Stored data
⁂

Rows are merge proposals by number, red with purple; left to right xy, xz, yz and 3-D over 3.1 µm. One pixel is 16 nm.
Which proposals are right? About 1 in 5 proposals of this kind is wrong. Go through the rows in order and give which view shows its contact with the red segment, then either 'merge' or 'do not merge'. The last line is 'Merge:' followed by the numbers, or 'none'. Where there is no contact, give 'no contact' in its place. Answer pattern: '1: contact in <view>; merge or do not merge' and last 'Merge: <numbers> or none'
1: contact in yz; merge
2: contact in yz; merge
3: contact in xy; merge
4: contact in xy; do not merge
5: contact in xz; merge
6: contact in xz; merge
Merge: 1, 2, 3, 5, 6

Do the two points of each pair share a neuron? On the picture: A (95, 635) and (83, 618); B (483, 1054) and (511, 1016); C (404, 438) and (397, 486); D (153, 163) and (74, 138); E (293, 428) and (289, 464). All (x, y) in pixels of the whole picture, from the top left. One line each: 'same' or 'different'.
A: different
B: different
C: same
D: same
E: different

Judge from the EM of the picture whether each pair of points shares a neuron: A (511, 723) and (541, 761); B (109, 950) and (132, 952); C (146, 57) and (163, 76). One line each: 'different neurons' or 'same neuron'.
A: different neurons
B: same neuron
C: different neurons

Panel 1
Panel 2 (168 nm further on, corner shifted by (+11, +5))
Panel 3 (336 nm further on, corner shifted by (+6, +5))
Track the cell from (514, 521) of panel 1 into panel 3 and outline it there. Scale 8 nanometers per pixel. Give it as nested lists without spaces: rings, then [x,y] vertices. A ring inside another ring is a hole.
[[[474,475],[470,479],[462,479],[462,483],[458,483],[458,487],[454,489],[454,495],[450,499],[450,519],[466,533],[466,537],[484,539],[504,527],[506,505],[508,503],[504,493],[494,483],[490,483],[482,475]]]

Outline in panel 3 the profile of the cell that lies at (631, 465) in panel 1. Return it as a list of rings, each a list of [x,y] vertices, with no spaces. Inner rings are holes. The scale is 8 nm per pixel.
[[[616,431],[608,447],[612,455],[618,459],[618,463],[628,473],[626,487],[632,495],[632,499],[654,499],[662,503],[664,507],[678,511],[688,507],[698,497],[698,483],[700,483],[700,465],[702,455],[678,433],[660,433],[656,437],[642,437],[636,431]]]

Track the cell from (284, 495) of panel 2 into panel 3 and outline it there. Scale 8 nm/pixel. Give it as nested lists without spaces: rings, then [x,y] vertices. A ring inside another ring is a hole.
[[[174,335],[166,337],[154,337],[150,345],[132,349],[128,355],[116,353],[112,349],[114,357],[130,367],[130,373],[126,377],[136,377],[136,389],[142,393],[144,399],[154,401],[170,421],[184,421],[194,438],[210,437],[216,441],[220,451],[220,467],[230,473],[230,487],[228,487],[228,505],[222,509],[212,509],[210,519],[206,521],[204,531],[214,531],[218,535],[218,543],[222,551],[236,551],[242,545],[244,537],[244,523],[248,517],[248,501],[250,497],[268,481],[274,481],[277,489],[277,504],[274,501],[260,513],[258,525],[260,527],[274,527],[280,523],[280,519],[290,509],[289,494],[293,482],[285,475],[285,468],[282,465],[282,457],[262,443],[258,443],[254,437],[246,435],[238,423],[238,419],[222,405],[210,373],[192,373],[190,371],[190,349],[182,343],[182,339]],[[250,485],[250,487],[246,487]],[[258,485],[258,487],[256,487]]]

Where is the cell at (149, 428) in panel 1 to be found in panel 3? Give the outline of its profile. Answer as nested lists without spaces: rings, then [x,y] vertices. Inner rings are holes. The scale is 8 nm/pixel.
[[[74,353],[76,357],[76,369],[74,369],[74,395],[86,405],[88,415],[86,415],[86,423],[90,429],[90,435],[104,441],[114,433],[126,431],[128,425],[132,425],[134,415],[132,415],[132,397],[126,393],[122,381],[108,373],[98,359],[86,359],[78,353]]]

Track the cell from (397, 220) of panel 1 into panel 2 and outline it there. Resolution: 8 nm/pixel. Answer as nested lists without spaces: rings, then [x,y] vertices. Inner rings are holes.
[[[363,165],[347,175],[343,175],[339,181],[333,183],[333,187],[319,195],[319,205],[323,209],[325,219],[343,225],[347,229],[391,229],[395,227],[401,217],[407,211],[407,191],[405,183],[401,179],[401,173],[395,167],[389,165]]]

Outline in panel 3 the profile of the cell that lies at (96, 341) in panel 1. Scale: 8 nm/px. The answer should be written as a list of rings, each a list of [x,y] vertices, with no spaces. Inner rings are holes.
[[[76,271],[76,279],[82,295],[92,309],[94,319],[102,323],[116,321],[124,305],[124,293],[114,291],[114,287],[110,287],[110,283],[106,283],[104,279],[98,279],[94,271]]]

⁂

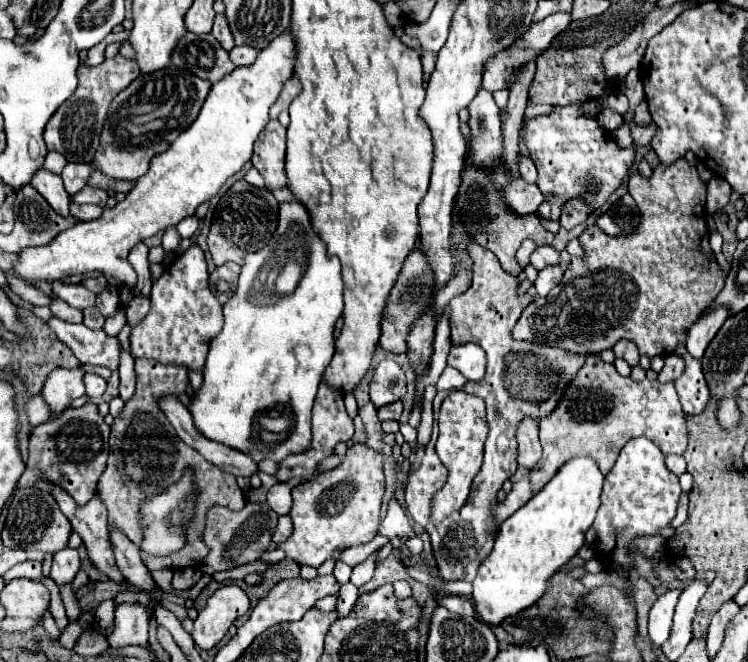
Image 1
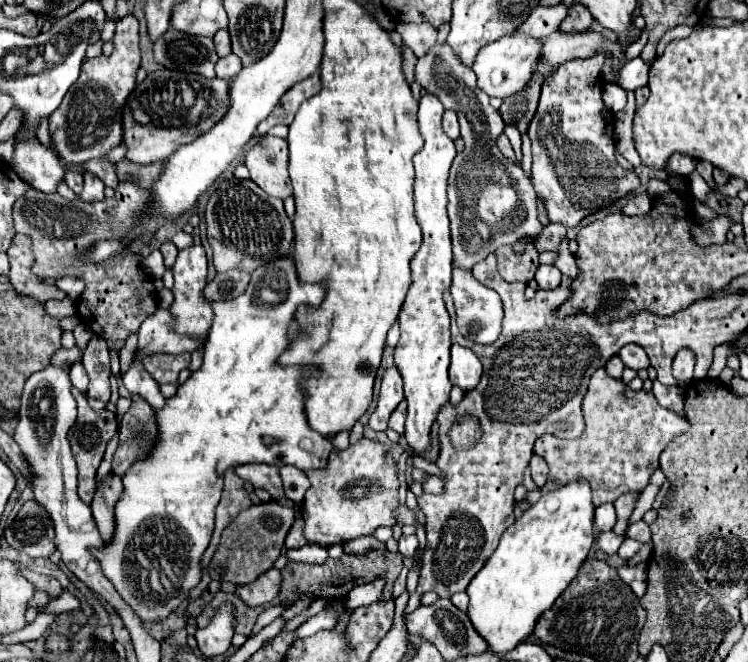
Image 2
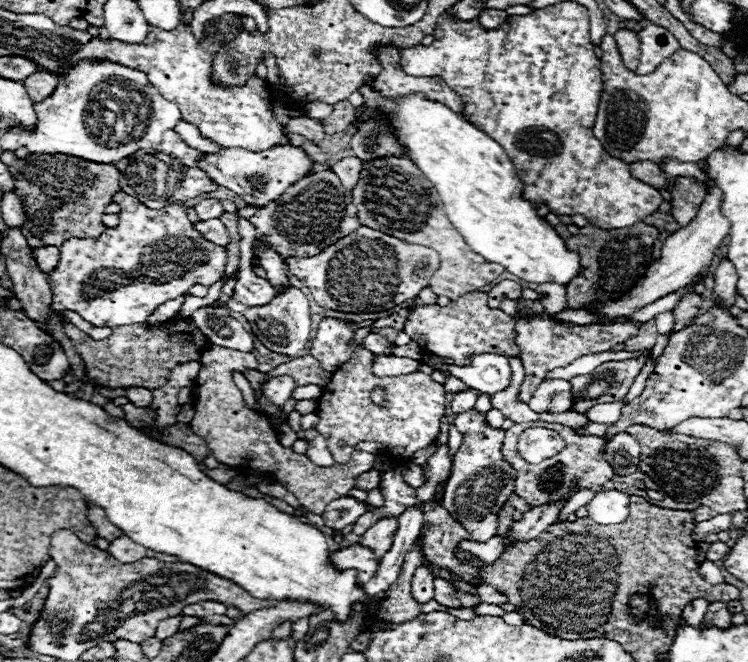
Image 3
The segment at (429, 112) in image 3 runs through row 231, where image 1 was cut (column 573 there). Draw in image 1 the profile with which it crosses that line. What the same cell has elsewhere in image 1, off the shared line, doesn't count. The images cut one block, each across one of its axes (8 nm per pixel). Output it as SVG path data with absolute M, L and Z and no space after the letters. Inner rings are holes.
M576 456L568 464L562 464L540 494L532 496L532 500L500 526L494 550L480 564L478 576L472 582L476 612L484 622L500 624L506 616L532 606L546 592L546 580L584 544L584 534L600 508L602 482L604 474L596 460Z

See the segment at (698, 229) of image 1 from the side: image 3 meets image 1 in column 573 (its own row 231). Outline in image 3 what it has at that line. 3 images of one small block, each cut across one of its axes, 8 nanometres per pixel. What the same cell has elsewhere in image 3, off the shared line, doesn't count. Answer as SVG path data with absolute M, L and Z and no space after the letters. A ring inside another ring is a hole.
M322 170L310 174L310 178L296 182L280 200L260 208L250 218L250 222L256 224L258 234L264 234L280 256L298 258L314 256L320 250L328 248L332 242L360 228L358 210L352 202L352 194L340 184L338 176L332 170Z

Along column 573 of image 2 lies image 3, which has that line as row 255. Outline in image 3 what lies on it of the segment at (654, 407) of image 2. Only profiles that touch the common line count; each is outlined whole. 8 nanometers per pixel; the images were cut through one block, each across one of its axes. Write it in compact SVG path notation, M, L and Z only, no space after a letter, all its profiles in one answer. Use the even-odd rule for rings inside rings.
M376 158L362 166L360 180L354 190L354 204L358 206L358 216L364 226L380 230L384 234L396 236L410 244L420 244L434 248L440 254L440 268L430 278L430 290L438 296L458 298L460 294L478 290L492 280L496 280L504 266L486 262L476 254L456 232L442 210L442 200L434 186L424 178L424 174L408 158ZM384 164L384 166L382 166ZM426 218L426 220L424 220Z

⁂

#### Work instruction
Report only how many lines in the entries above contain the string "corner".

#### Response box
2